How we cite our quotes: (Line)
Quote #4
Black snout of a porpoise
where Lycabs had been,
Fish-scales on the oarsmen. (103-105).
So it turns out that this guy named Lycabs was one of the guys who thought it'd be a good idea to kidnap a kid and sell him as a slave. But next thing you know, Dionysius is turning this guy into a porpoise. And yes, he's doing it on porpoise (okay, we'll stop with the puns now). But hey, that's what you get when you can't recognize beauty for what it is.
Quote #5
"When they brought the boy I said:
He has a god in him,
though I do not know which god." (108-110)
Of all the crew members who land on the island of Scios, only Acoetes seems to realize that there is some kind of god inside the young boy they try to kidnap. In this sense, Pound might be using Acoetes to symbolize a person who sort of knows how to recognize beauty, but who doesn't have the proper education to know specifically what he's looking at.
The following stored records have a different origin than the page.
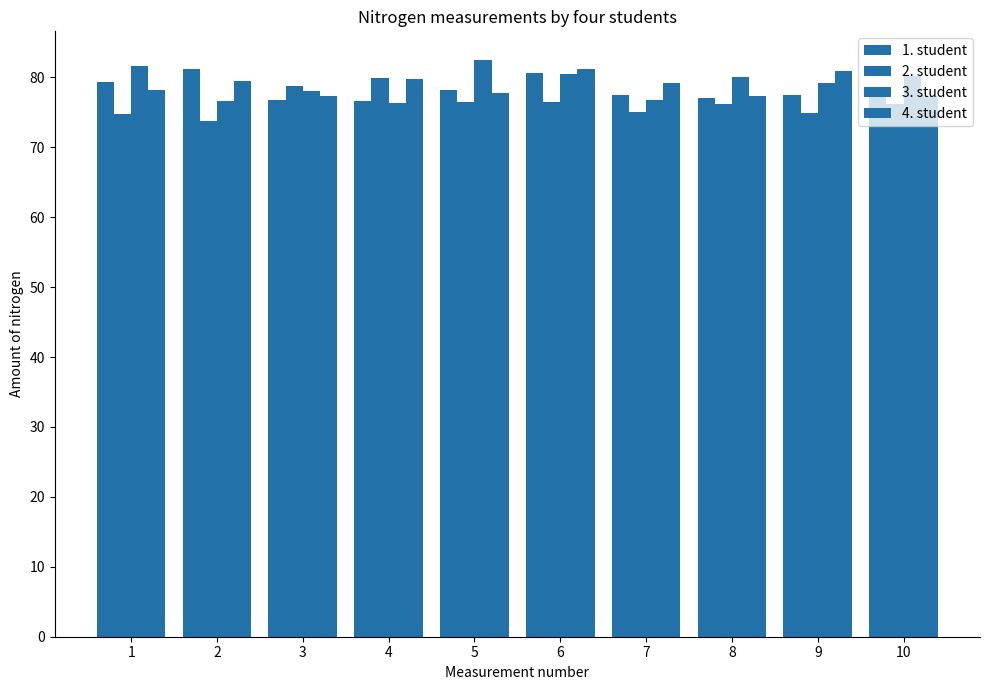

Reading left to right, transcribe all the data shown in this chart.

1. student: 1=79.4	2=81.1	3=76.7	4=76.6	5=78.2	6=80.6	7=77.5	8=77.0	9=77.5	10=77.8
2. student: 1=74.8	2=73.7	3=78.7	4=79.9	5=76.5	6=76.4	7=75.0	8=76.2	9=74.8	10=76.2
3. student: 1=81.6	2=76.6	3=78.1	4=76.4	5=82.4	6=80.4	7=76.7	8=80.0	9=79.1	10=80.1
4. student: 1=78.2	2=79.4	3=77.3	4=79.7	5=77.8	6=81.2	7=79.1	8=77.3	9=80.8	10=77.3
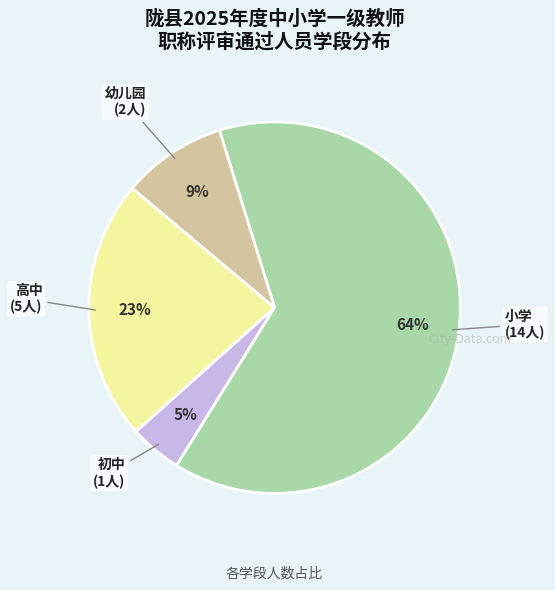

To the nearest percent, what is the average slice percentage?

25%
That's why Acoetes can tell there's a god in the boy, but doesn't know which god it is.
Quote #6
If you will lean over the rock,
the coral face under wave-tinge, (121-122)
When Pound brings up the story of Ileuthyeria, the woman who got turned into coral to avoid being sexually assaulted, he seems to suggest that the only way this woman can stay "pure" is if she gets turned into a dead, but still beautiful object. Pound's not really giving women a great option here: either turn yourself into an object of beauty, or be an object of sexual assault. Either way, you're still an object. No one ever accused the guy of having progressive ideas about women, but yeesh; this is pretty bad.